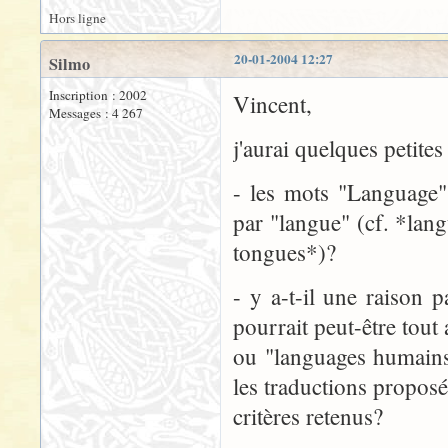
Hors ligne
20-01-2004 12:27
Silmo
Inscription : 2002
Vincent,
Messages : 4 267
j'aurai quelques petites
- les mots "Language" 
par "langue" (cf. *lan
tongues*)?
- y a-t-il une raison p
pourrait peut-être tout
ou "languages humains
les traductions proposé
critères retenus?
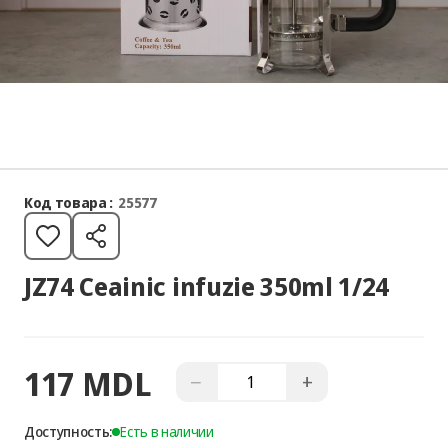
Код товара :
25577
JZ74 Ceainic infuzie 350ml 1/24
117 MDL
−
+
Доступность:
Есть в наличии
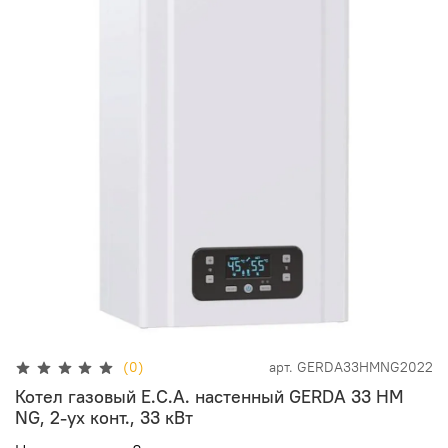
(0)
арт.
GERDA33HMNG2022
Котел газовый E.C.A. настенный GERDA 33 HM
NG, 2-ух конт., 33 кВт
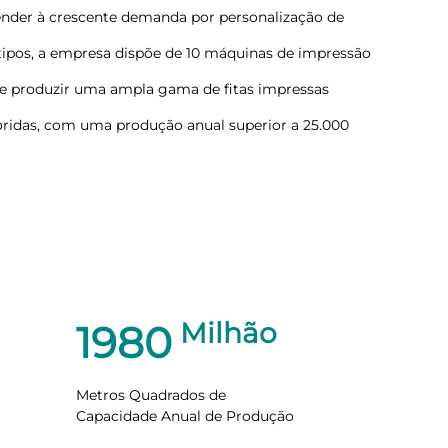
tender à crescente demanda por personalização de
ipos, a empresa dispõe de 10 máquinas de impressão
 de produzir uma ampla gama de fitas impressas
ridas, com uma produção anual superior a 25.000
Milhão
2000
Metros Quadrados de
Capacidade Anual de Produção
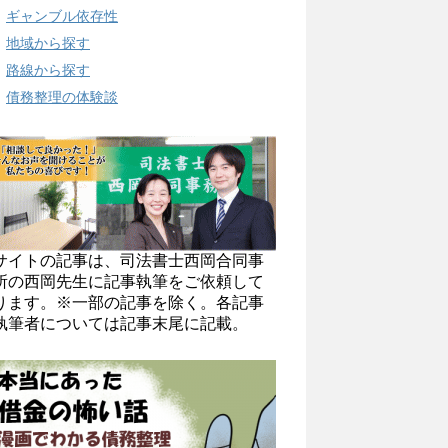
ギャンブル依存性
地域から探す
路線から探す
債務整理の体験談
サイトの記事は、司法書士西岡合同事
所の西岡先生に記事執筆をご依頼して
ります。※一部の記事を除く。各記事
執筆者については記事末尾に記載。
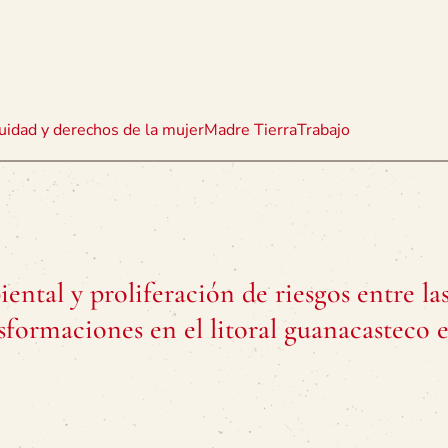
uidad y derechos de la mujer
Madre Tierra
Trabajo
ental y proliferación de riesgos entre la
nsformaciones en el litoral guanacasteco e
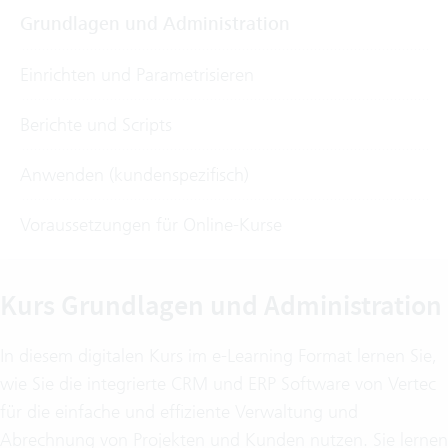
Grundlagen und Administration
Einrichten und Parametrisieren
Berichte und Scripts
Anwenden (kundenspezifisch)
Voraussetzungen für Online-Kurse
Kurs Grundlagen und Administration
In diesem digitalen Kurs im e-Learning Format lernen Sie,
wie Sie die integrierte CRM und ERP Software von Vertec
für die einfache und effiziente Verwaltung und
Abrechnung von Projekten und Kunden nutzen. Sie lernen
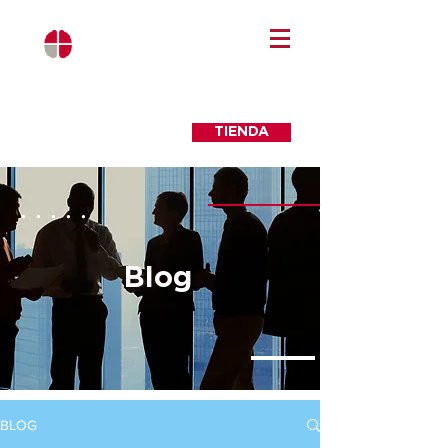
TIENDA
. . . . .
Blog
BLOG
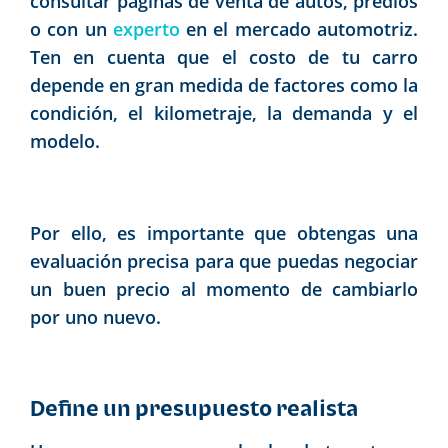
consultar páginas de venta de autos, predios
o con un
experto
en el mercado automotriz.
Ten en cuenta que el costo de tu carro
depende en gran medida de factores como la
condición, el kilometraje, la demanda y el
modelo.
Por ello, es importante que obtengas una
evaluación precisa para que puedas negociar
un buen precio al momento de cambiarlo
por uno nuevo.
Define un presupuesto realista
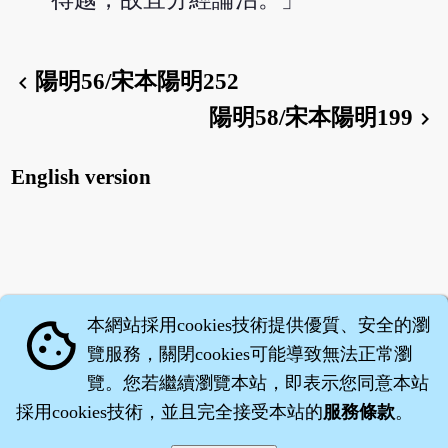
陽明56/宋本陽明252
chevron_left
陽明58/宋本陽明199
chevron_right
English version
本網站採用cookies技術提供優質、安全的瀏
cookie
覽服務，關閉cookies可能導致無法正常瀏
覽。您若繼續瀏覽本站，即表示您同意本站
採用cookies技術，並且完全接受本站的
服務條款
。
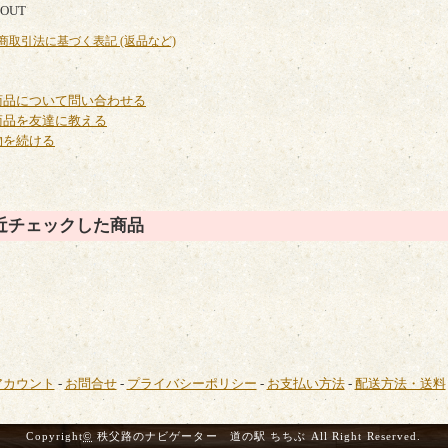
 OUT
定商取引法に基づく表記 (返品など)
商品について問い合わせる
商品を友達に教える
物を続ける
近チェックした商品
アカウント
-
お問合せ
-
プライバシーポリシー
-
お支払い方法
-
配送方法・送料
Copyright
©
秩父路のナビゲーター 道の駅 ちちぶ All Right Reserved.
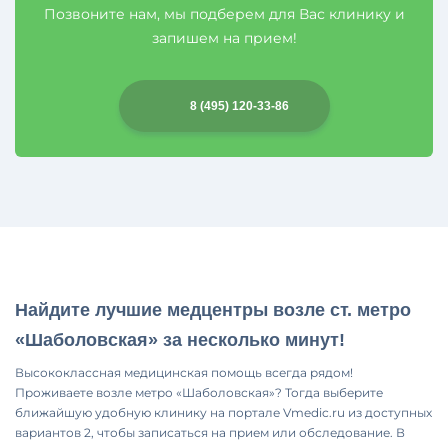
Позвоните нам, мы подберем для Вас клинику и
запишем на прием!
8 (495) 120-33-86
Найдите лучшие медцентры возле ст. метро
«Шаболовская» за несколько минут!
Высококлассная медицинская помощь всегда рядом!
Проживаете возле метро «Шаболовская»? Тогда выберите
ближайшую удобную клинику на портале Vmedic.ru из доступных
вариантов 2, чтобы записаться на прием или обследование. В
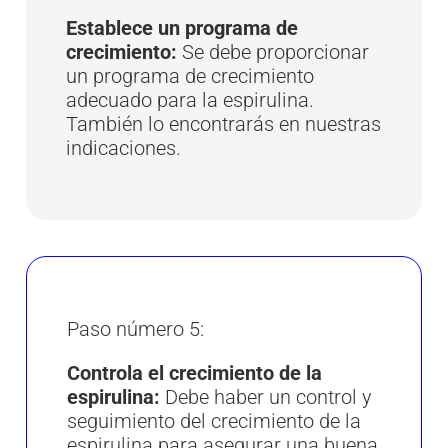
Establece un programa de
crecimiento:
Se debe proporcionar
un programa de crecimiento
adecuado para la espirulina.
También lo encontrarás en nuestras
indicaciones.
Paso número 5:
Controla el crecimiento de la
espirulina:
Debe haber un control y
seguimiento del crecimiento de la
espirulina para asegurar una buena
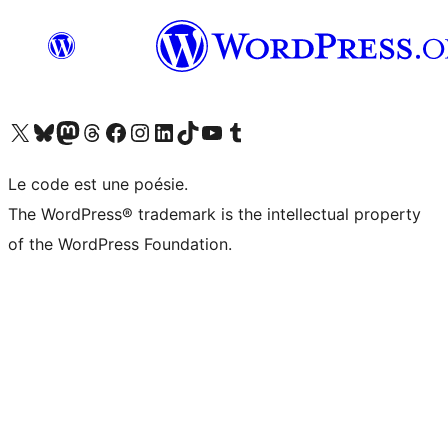
Visitez notre compte X (précédemment Twitter)
Visiter notre compte Bluesky
Visiter notre compte Mastodon
Visiter notre compte Threads
Consulter notre compte Facebook
Consulter notre compte Instagram
Consulter notre compte LinkedIn
Visiter notre compte TokTok
Visiter notre chaîne YouTube
Visiter notre compte Tumblr
Le code est une poésie.
The WordPress® trademark is the intellectual property
of the WordPress Foundation.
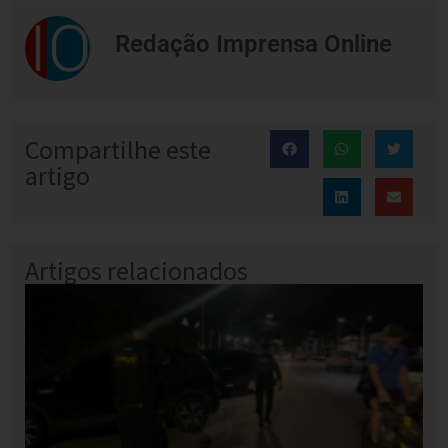
Redação Imprensa Online
Compartilhe este
artigo
Artigos relacionados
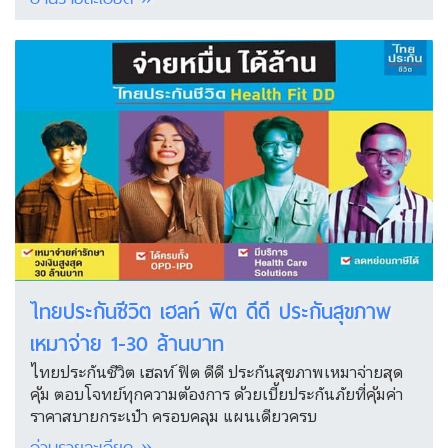
ไทยประกันชีวิต เฮลท์ ฟิต ดีดี ประกันสุขภาพ
เหมาจ่าย 1-30 ล้านบาท
ไทยประกันชีวิต เฮลท์ ฟิต ดีดี ประกันสุขภาพเหมาจ่ายสุด
คุ้ม ตอบโจทย์ทุกความต้องการ ด้วยเบี้ยประกันภัยที่คุ้มค่า
ราคาสบายกระเป๋า ครอบคลุม แผนเดียวครบ
อ่านรายละเอียด »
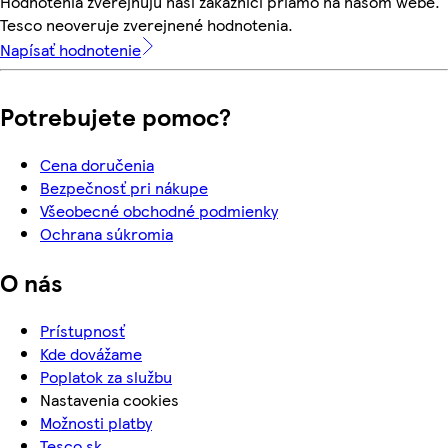
Hodnotenia zverejňujú naši zákazníci priamo na našom webe.
Tesco neoveruje zverejnené hodnotenia.
Napísať hodnotenie
Potrebujete pomoc?
Cena doručenia
Bezpečnosť pri nákupe
Všeobecné obchodné podmienky
Ochrana súkromia
O nás
Prístupnosť
Kde dovážame
Poplatok za službu
Nastavenia cookies
Možnosti platby
Tesco.sk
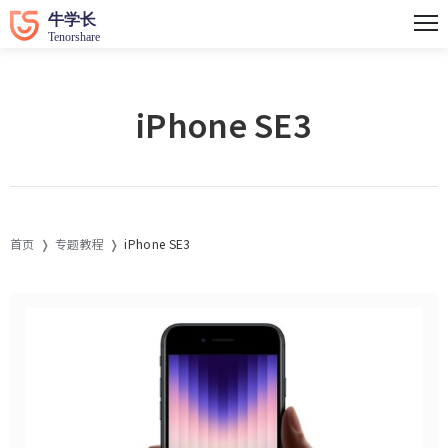
iPhone SE3
首页
专题教程
iPhone SE3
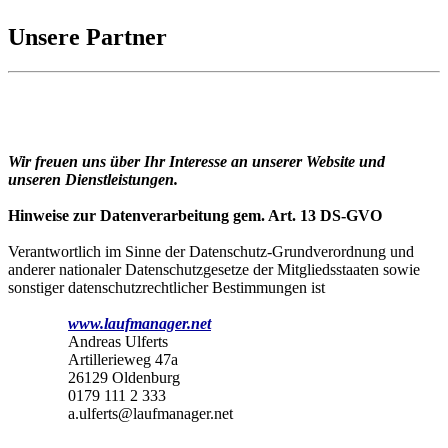
Unsere Partner
Wir freuen uns über Ihr Interesse an unserer Website und
unseren Dienstleistungen.
Hinweise zur Datenverarbeitung gem. Art. 13 DS-GVO
Verantwortlich im Sinne der Datenschutz-Grundverordnung und
anderer nationaler Datenschutzgesetze der Mitgliedsstaaten sowie
sonstiger datenschutzrechtlicher Bestimmungen ist
www.laufmanager.net
Andreas Ulferts
Artillerieweg 47a
26129 Oldenburg
0179 111 2 333
a.ulferts@laufmanager.net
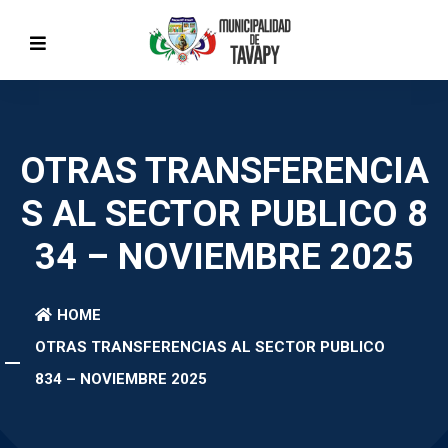
OTRAS TRANSFERENCIA
S AL SECTOR PUBLICO 8
34 – NOVIEMBRE 2025
HOME
OTRAS TRANSFERENCIAS AL SECTOR PUBLICO
834 – NOVIEMBRE 2025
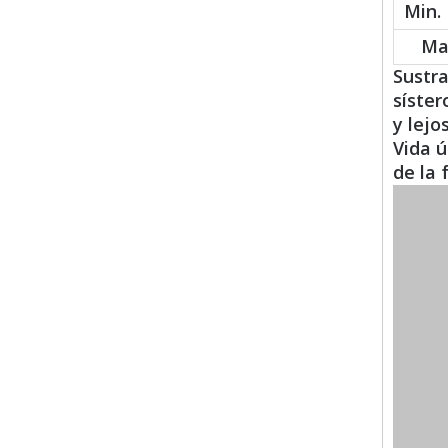
Min.
Ma
Sustra
síste
y lej
Vida ú
de la 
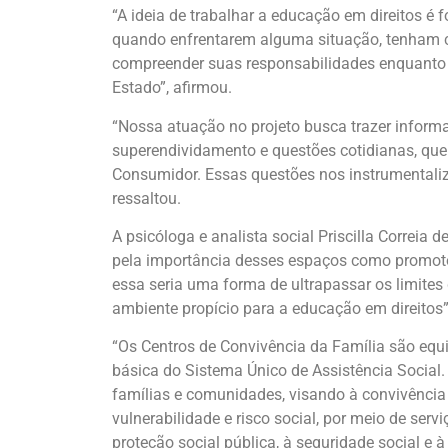
“A ideia de trabalhar a educação em direitos é
quando enfrentarem alguma situação, tenham co
compreender suas responsabilidades enquanto c
Estado”, afirmou.
“Nossa atuação no projeto busca trazer informa
superendividamento e questões cotidianas, qu
Consumidor. Essas questões nos instrumentali
ressaltou.
A psicóloga e analista social Priscilla Correia
pela importância desses espaços como promoto
essa seria uma forma de ultrapassar os limite
ambiente propício para a educação em direitos”,
“Os Centros de Convivência da Família são equ
básica do Sistema Único de Assistência Social.
famílias e comunidades, visando à convivência
vulnerabilidade e risco social, por meio de serv
proteção social pública, à seguridade social e 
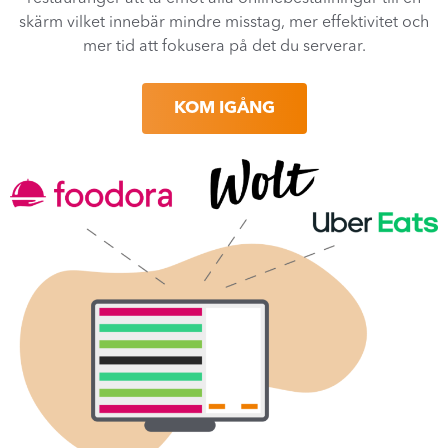
skärm vilket innebär mindre misstag, mer effektivitet och
mer tid att fokusera på det du serverar.
KOM IGÅNG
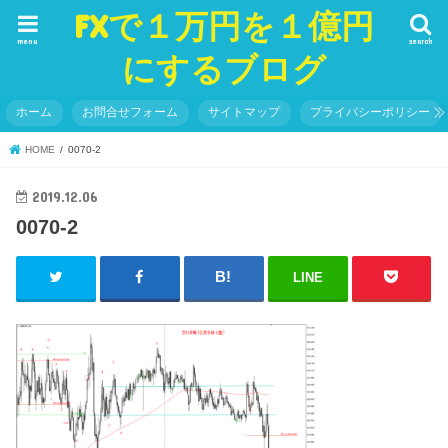
FXで１万円を１億円
menu
search
にするブログ
ホーム
お問合せフォーム
サイトマップ
プライバシーポリシー
HOME
0070-2
2019.12.06
0070-2
LINE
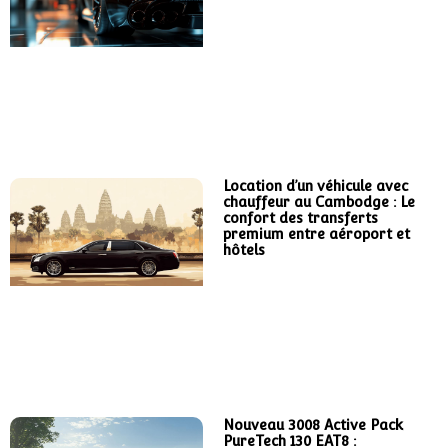
Location d’un véhicule avec
chauffeur au Cambodge : Le
confort des transferts
premium entre aéroport et
hôtels
Nouveau 3008 Active Pack
PureTech 130 EAT8 :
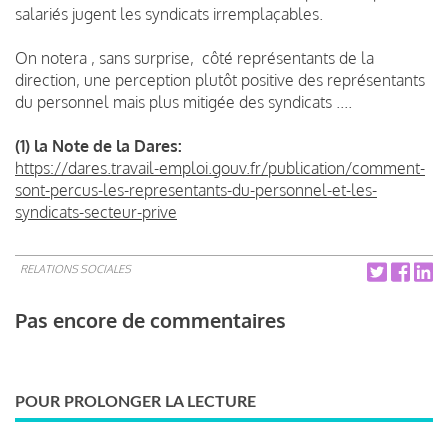
salariés jugent les syndicats irremplaçables.
On notera , sans surprise, côté représentants de la
direction, une perception plutôt positive des représentants
du personnel mais plus mitigée des syndicats ....
(1) la Note de la Dares:
https://dares.travail-emploi.gouv.fr/publication/comment-
sont-percus-les-representants-du-personnel-et-les-
syndicats-secteur-prive
RELATIONS SOCIALES
Pas encore de commentaires
POUR PROLONGER LA LECTURE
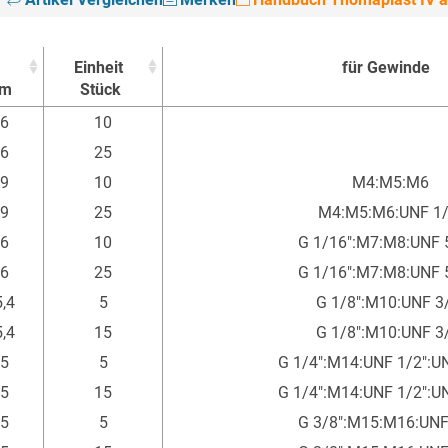
Einheit
für Gewinde
m
Stück
Einheit
für Gewinde
6
10
m
Stück
6
25
9
10
M4:M5:M6
9
25
M4:M5:M6:UNF 1/
6
10
G 1/16":M7:M8:UNF 
6
25
G 1/16":M7:M8:UNF 
,4
5
G 1/8":M10:UNF 3
,4
15
G 1/8":M10:UNF 3
5
5
G 1/4":M14:UNF 1/2":U
5
15
G 1/4":M14:UNF 1/2":U
5
5
G 3/8":M15:M16:UNF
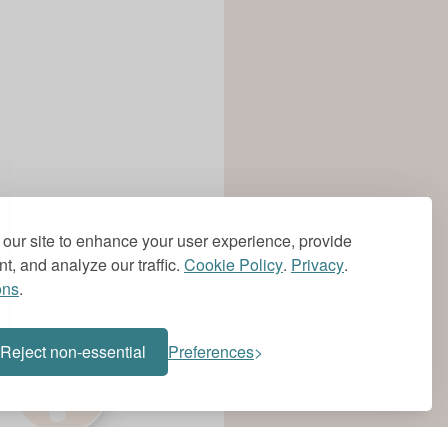
our site to enhance your user experience, provide
t, and analyze our traffic.
Cookie Policy
.
Privacy
.
ons
.
?
Reject non-essential
Preferences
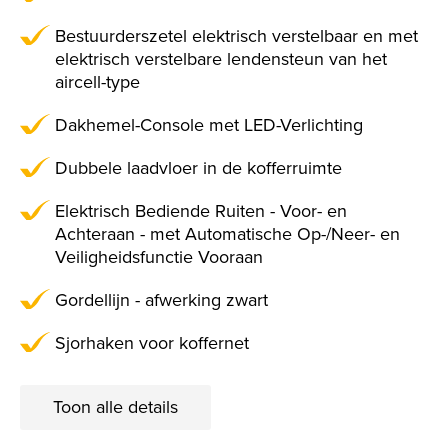
Bestuurderszetel elektrisch verstelbaar en met
elektrisch verstelbare lendensteun van het
aircell-type
Dakhemel-Console met LED-Verlichting
Dubbele laadvloer in de kofferruimte
Elektrisch Bediende Ruiten - Voor- en
Achteraan - met Automatische Op-/Neer- en
Veiligheidsfunctie Vooraan
Gordellijn - afwerking zwart
Sjorhaken voor koffernet
Toon alle details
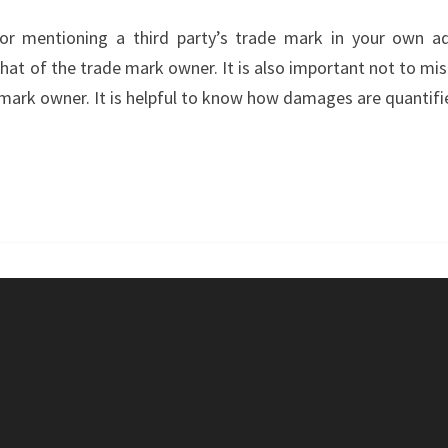
TRADE
 mentioning a third party’s trade mark in your own adv
MARK
hat of the trade mark owner. It is also important not to mi
INFRINGEMENT
 mark owner. It is helpful to know how damages are quantifie
VIA
ADVERTISING?
–
LAYHER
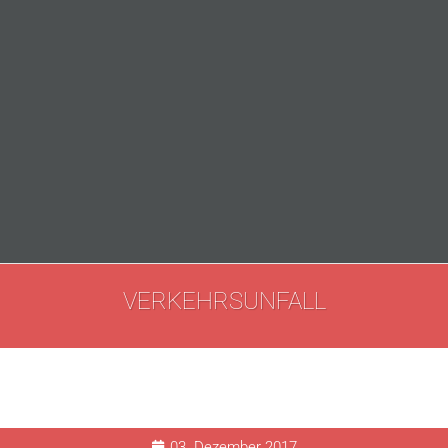
VERKEHRSUNFALL
03. Dezember 2017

**Task directions**
Rewrite the material from the line with "Establece un programa de" through the line with "espirulina para asegurar una buena", putting "monitoreo" in place of "seguimiento" and leaving everything else as it is.

**Reply to the task**
Establece un programa de
crecimiento:
Se debe proporcionar
un programa de crecimiento
adecuado para la espirulina.
También lo encontrarás en nuestras
indicaciones.
Paso número 5:
Controla el crecimiento de la
espirulina:
Debe haber un control y
monitoreo del crecimiento de la
espirulina para asegurar una buena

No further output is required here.